## ЧТО СДЕЛАТЬ
Перепечатайте слово в слово часть воспоминания о приюте в Хлистуновке от слов «Немного погодя среди» до слов «или одна мама!..».

Я еще помню, как возле железной дороги нашли девочку 6—7 лет с запиской в кармашке «Гришко Екатерина Максимовна». Она стала мне названной сестрой, потому что мама забрала ее в нашу семью. Я у родителей была одна, папа мой, Яков Яковлевич, работал секретарем сельского совета. А маму звали Горпиной Андреевной. И именно в это время, когда в селе появились голодные дети — сироты из чужих краев, пришел приказ власти организовать для них приют. И мама стала его заведующей, няней, воспитательницей и завхозом в одном лице. Приют разместили в просторном доме на три комнаты. Детей кормили три раза в день. Я там бывала ежедневно, помню длинный стол в большом зале, за которым дети ели то, что варила баба Василиса Приходько. Это борщ, супы, картошку, компоты, хлеб, это же ели и я, и Катя Гришко, и другие дети. Старшие из них также ходили в школу. Продукты же поставляли два местных колхоза — имени Сталина, где председателем был Игнат Набок, и имени Шевченко, председатель Николай Стриленко. А одежду и обувь детям давало государство через районный отдел образования.
Немного погодя среди воспитанников приюта появились и дети-сироты из Хлистуновки, родители которых умерли от голода. Всего в приюте жило до 25 детей. Но из села сирот было немного. Потому что, чтобы туда попасть, нужно остаться... без родителей (!..) Однако дети часто умирали голодной смертью и при живых родителях, и когда с ними был или один папа, или одна мама!..
Из-за этого сознательного, преступного абсурда в Хлистуновке тогда умерло ориентировочно восемьдесят детей в возрасте до 16 лет. То есть выходило, что власть якобы спасала чужих, а своих не видела. Даже на этом горьком примере можно засвидетельствовать спланированное истребление сельского населения Украины. Ведь коммунистическое руководство тогдашнего Петровского района с центром в Городище, к которому территориально принадлежала и Хлистуновка, в этом случае и пальцем не пошевелило, не дало команду, чтобы спасать всех голодающих. Потому что им не было указания сверху!..

## ИСХОДНЫЕ ДАННЫЕ
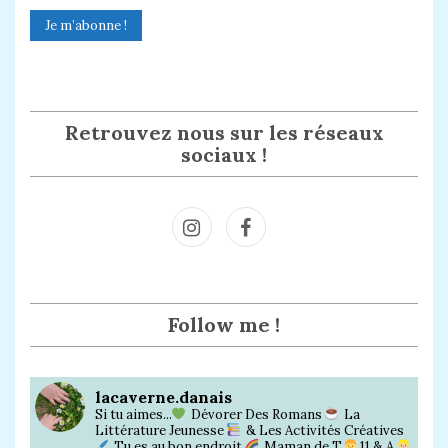
Retrouvez nous sur les réseaux
sociaux !
Inst
Face
agra
book
m
Follow me !
lacaverne.danais
Si tu aimes...
Dévorer Des Romans
La
Littérature Jeunesse
& Les Activités Créatives
Tu es au bon endroit
Maman de T.
11 & A.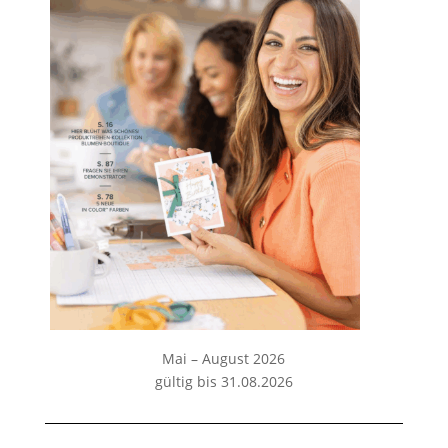
Mai – August 2026
gültig bis 31.08.2026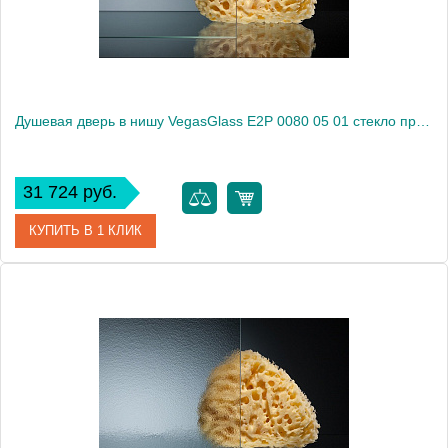
Душевая дверь в нишу VegasGlass E2P 0080 05 01 стекло прозрачное, 80
31 724 руб.
КУПИТЬ В 1 КЛИК
Артикул
E2P 0080 05 01
Модель
E2P 0080 05 01
Производитель
VegasGlass
Высота, см
189.0000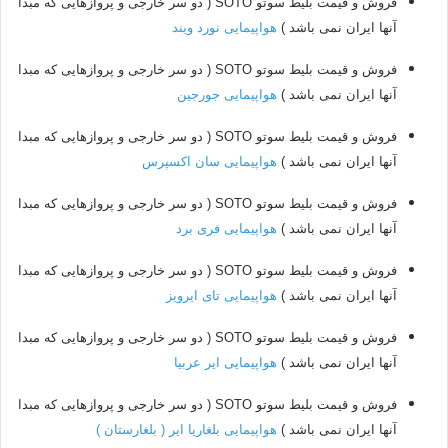
فروش و قیمت بلیط سوتو SOTO ( دو سر خارجی و پروازهایی که مبدا
آنها ایران نمی باشد )
هواپیمایی نورد ویند
فروش و قیمت بلیط سوتو SOTO ( دو سر خارجی و پروازهایی که مبدا
آنها ایران نمی باشد )
هواپیمایی جورجین
فروش و قیمت بلیط سوتو SOTO ( دو سر خارجی و پروازهایی که مبدا
آنها ایران نمی باشد )
هواپیمایی سان اکسپرس
فروش و قیمت بلیط سوتو SOTO ( دو سر خارجی و پروازهایی که مبدا
آنها ایران نمی باشد )
هواپیمایی فری برد
فروش و قیمت بلیط سوتو SOTO ( دو سر خارجی و پروازهایی که مبدا
آنها ایران نمی باشد )
هواپیمایی تای ایرویز
فروش و قیمت بلیط سوتو SOTO ( دو سر خارجی و پروازهایی که مبدا
آنها ایران نمی باشد )
هواپیمایی ایر عربیا
فروش و قیمت بلیط سوتو SOTO ( دو سر خارجی و پروازهایی که مبدا
آنها ایران نمی باشد )
هواپیمایی بلغاریا ایر ( بلغارستان )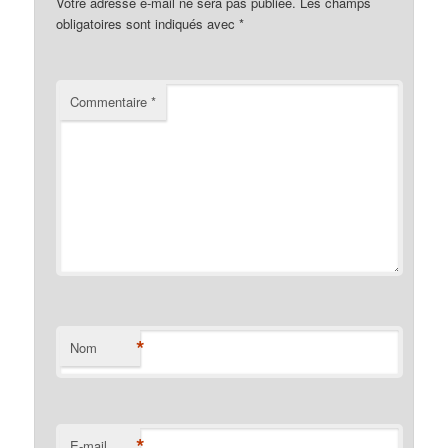
Votre adresse e-mail ne sera pas publiée.
Les champs
obligatoires sont indiqués avec
*
Commentaire
*
*
Nom
*
E-mail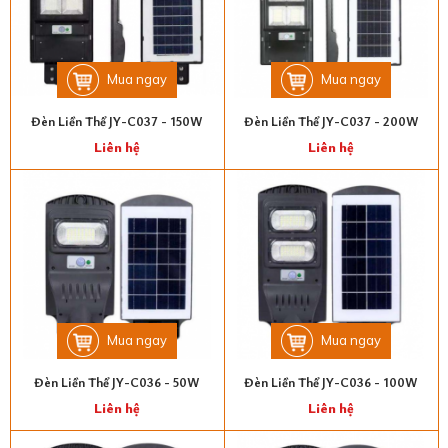
Mua ngay
Mua ngay
Đèn Liền Thể JY-C037 - 150W
Đèn Liền Thể JY-C037 - 200W
Liên hệ
Liên hệ
Mua ngay
Mua ngay
Đèn Liền Thể JY-C036 - 50W
Đèn Liền Thể JY-C036 - 100W
Liên hệ
Liên hệ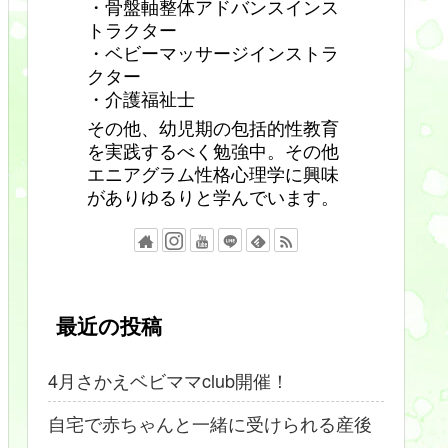
・骨盤軸整体アドバンスインス
トラクター
・ベビーマッサージインストラ
クター
・介護福祉士
その他、幼児期の包括的性教育
を実践するべく勉強中。その他
エニアグラム性格心理学に興味
がありゆるりと学んでいます。
最近の投稿
4月さかえベビママclub開催！
自宅で赤ちゃんと一緒に受けられる産後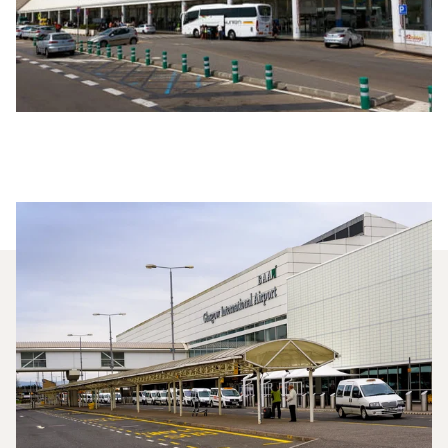
Milyen Típusú Repülőgépet
Bérelhetek Palma De Mallorca
És Glasgow Között?
2025-ben a Phenom 300, a Citation XLS és a
Beechjet 400A volt a leggyakrabban igénybe vett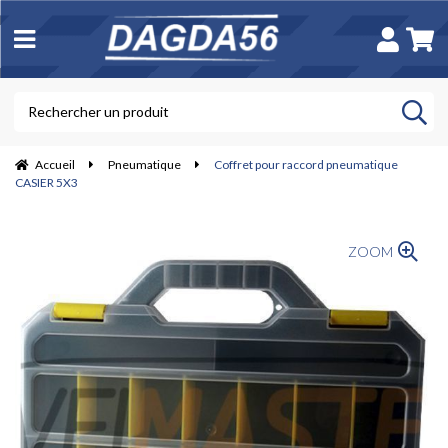
Accueil
Pneumatique
Coffret pour raccord pneumatique
CASIER 5X3
ZOOM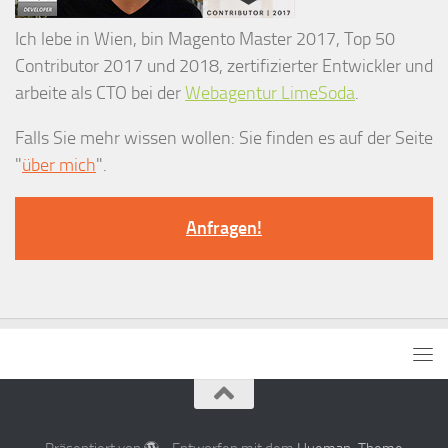
Ich lebe in Wien, bin Magento Master 2017, Top 50
Contributor 2017 und 2018, zertifizierter Entwickler und
arbeite als CTO bei der
Webagentur LimeSoda
.
Falls Sie mehr wissen wollen: Sie finden es auf der Seite
"
über mich
".
Anfragen!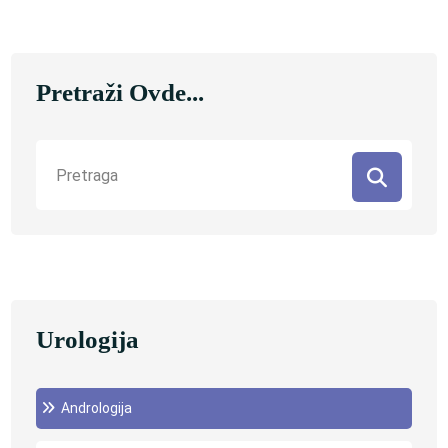
Pretraži Ovde...
Urologija
Andrologija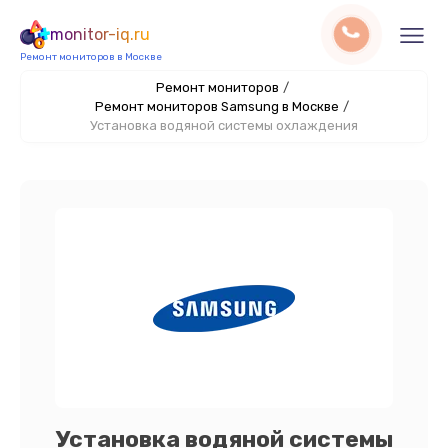
monitor-iq.ru
Ремонт мониторов в Москве
Ремонт мониторов
/
Ремонт мониторов Samsung в Москве
/
Установка водяной системы охлаждения
Установка водяной системы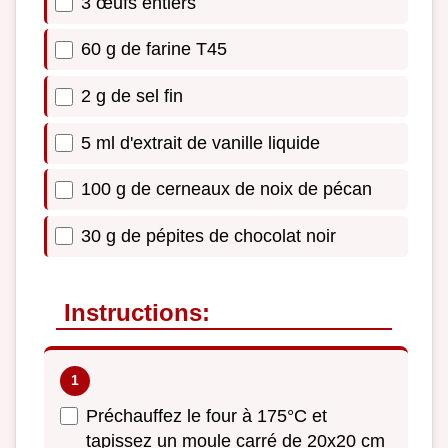
3 œufs entiers
60 g de farine T45
2 g de sel fin
5 ml d'extrait de vanille liquide
100 g de cerneaux de noix de pécan
30 g de pépites de chocolat noir
Instructions:
Préchauffez le four à 175°C et
tapissez un moule carré de 20x20 cm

## ОТВЕТ
Немного погодя среди воспитанников приюта появились и дети-сироты из Хлистуновки, родители которых умерли от голода. Всего в приюте жило до 25 детей. Но из села сирот было немного. Потому что, чтобы туда попасть, нужно остаться... без родителей (!..) Однако дети часто умирали голодной смертью и при живых родителях, и когда с ними был или один папа, или одна мама!..